Whenever people disappoint me (such as when they vote for liberal Democrats) and I think that humanity is just useless, I like to reflect upon the progress of science. It is therapy that builds eudemonia. In this regard, a recent report from medical science is worth noting.
For only the second time in history, mankind has apparently wiped out a major disease. Smallpox was finally eliminated only fairly recently, and now a long-standing pandemic disease — rinderpest — has been eradicated. Rinderpest is a disease not of humans but of animals — specifically, cloven-hoofed animals. It means “cattle plague” in German, and has been around for at least a millennium, killing off animals — cattle, water buffaloes, Himalayan yaks, pigs, and other fauna—that are important to human survival. Given the historically crucial dependence of people on these beasts, the disease has been a plague on us as well.

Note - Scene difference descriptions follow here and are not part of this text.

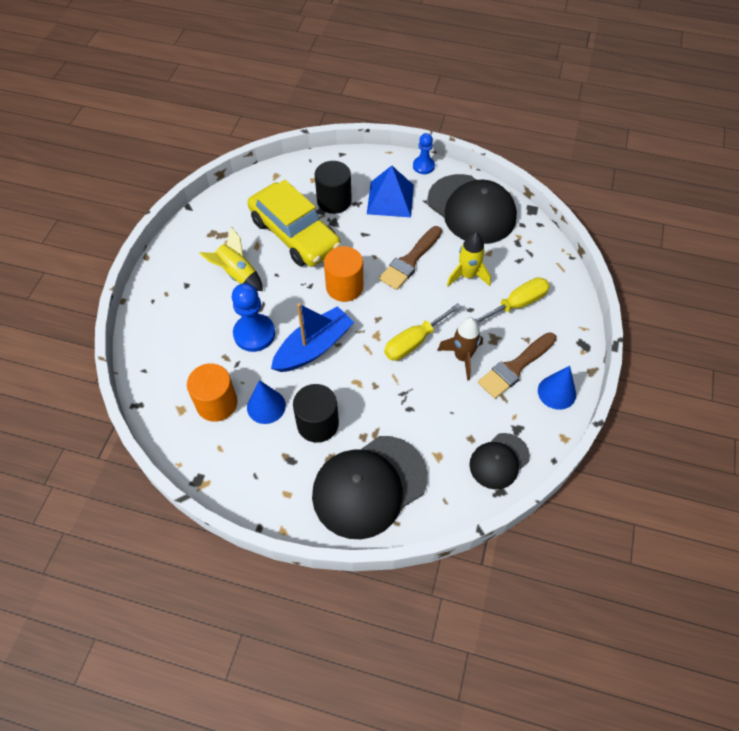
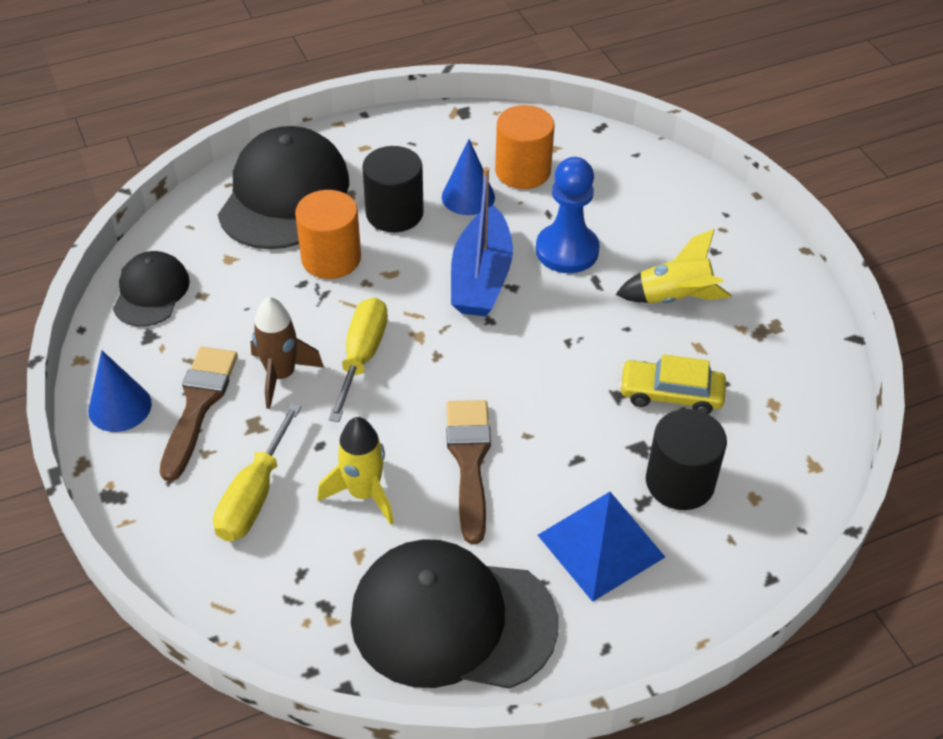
camera: 140 degrees right, 10 degrees down
yellow car [248,180,341,267] -> yellow car [619,354,726,414], size x0.54
orange cylinder [324,246,363,302] -> orange cylinder moved to [295,190,361,279]
blue pawn [413,133,435,174] -> none

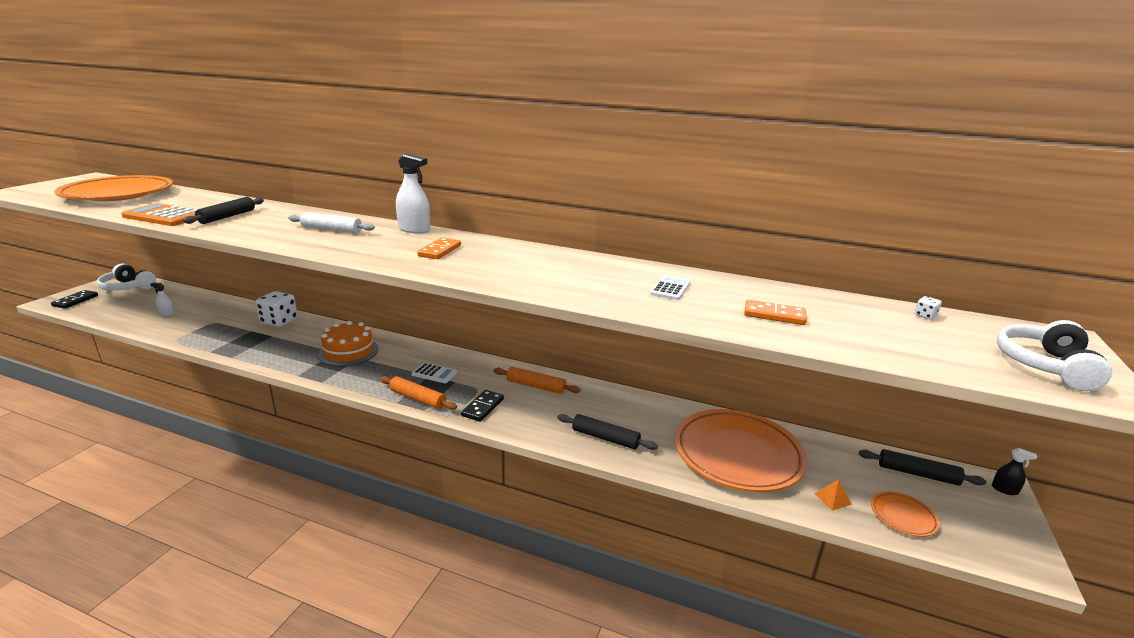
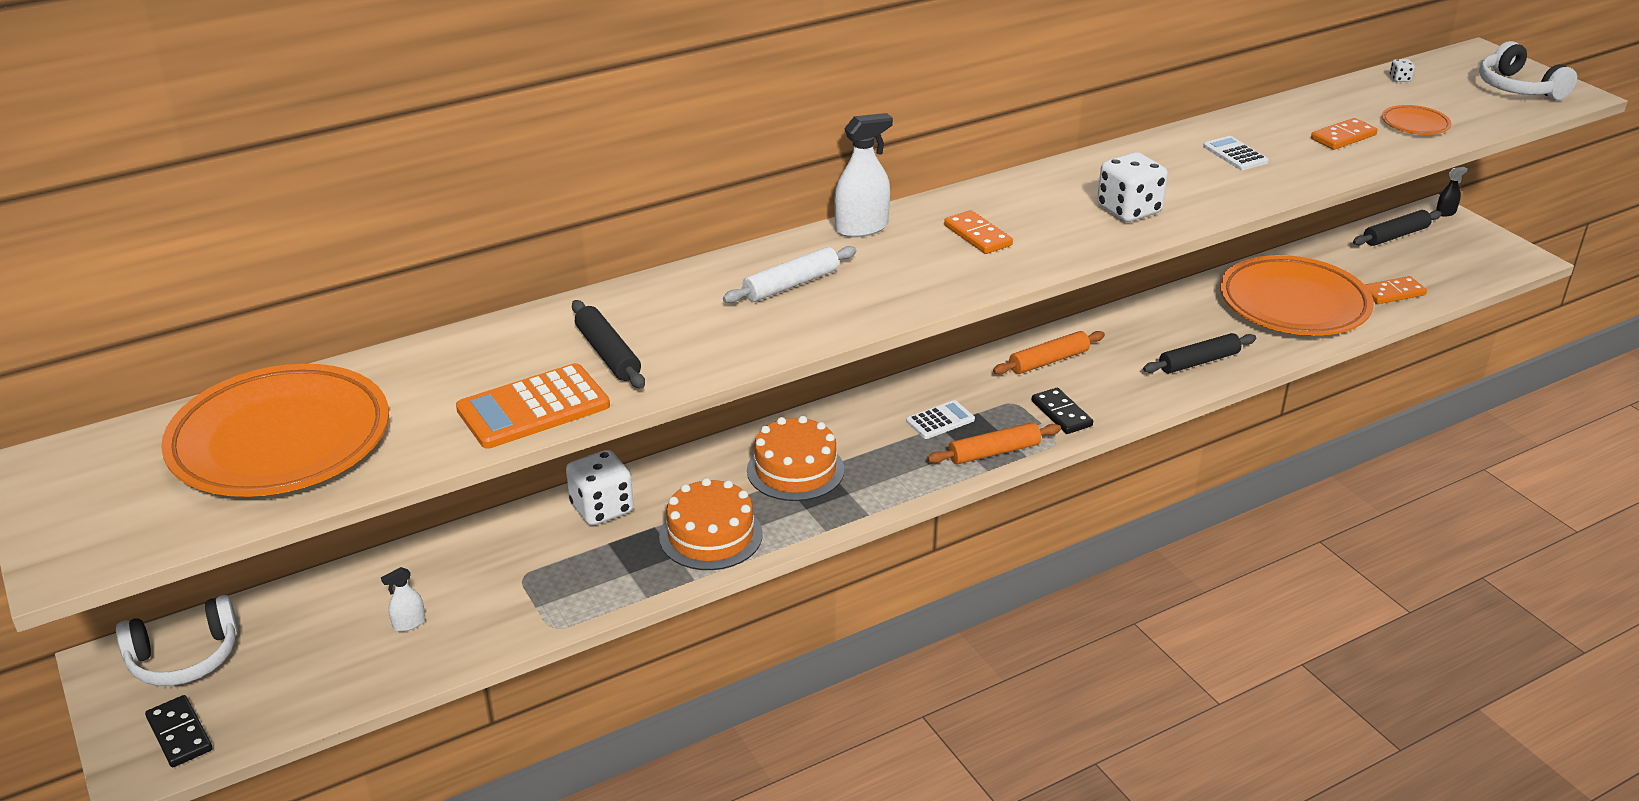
camera: 50 degrees left, 10 degrees up
orange pyramid [815,479,852,511] -> orange domino [1365,276,1427,304]
orange plate [871,491,940,537] -> orange plate moved to [1382,105,1451,135]
none -> orange cake [659,478,763,570]
none -> white dice [1097,152,1168,222]

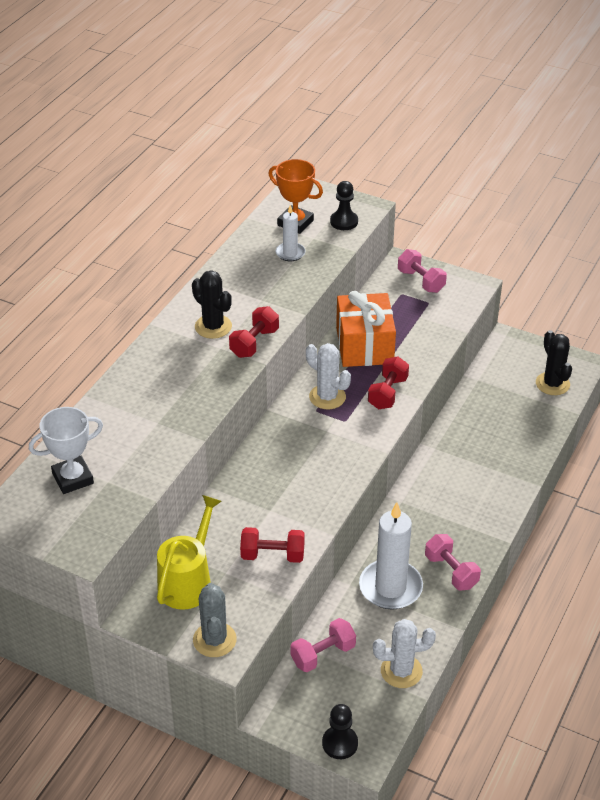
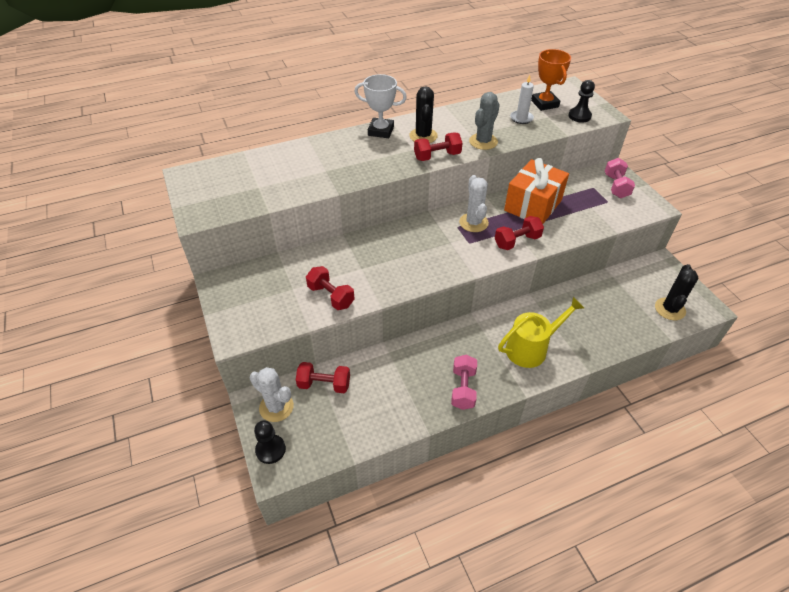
camera: 40 degrees right, 5 degrees up
white trophy [29,407,103,494] -> white trophy moved to [354,74,407,138]
yellow watering can [157,495,222,610] -> yellow watering can moved to [498,297,584,368]
grey cactus [193,583,237,657] -> grey cactus moved to [469,92,500,150]
pink dumbbell [290,618,356,672] -> red dumbbell [296,362,350,393]
white candle [359,502,423,610] -> none
white cactus [373,619,436,688] -> white cactus moved to [250,367,294,422]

The rinderpest virus is closely related to the measles virus, and would periodically break out in epidemics (such as the one that the Mongols brought with them to Eurasia in the 1200s). The modern campaign to rid the world of it began at the end of World War II, with the founding of the Food and Agriculture Organization. It took about $5 billion in total worldwide expenditures — a mere pittance, really, considering that the recent Royal Wedding in Britain cost about $8 billion.
The key to wiping out the pest was threefold. First, a vaccine had to be developed that didn’t need constant refrigeration. Second (and related to that), the limited number of medical personnel (big-game veterinarians) devoted to the eradication campaign had to learn to employ locals and to focus their efforts on an area of Central Africa (the lowland areas of the Rift Valley) where the disease was persistently endemic. Finally, a quick diagnostic test for the disease had to be developed.
All this has now taken place, and it is cause for quiet satisfaction. We can, it appears, occasionally do something right.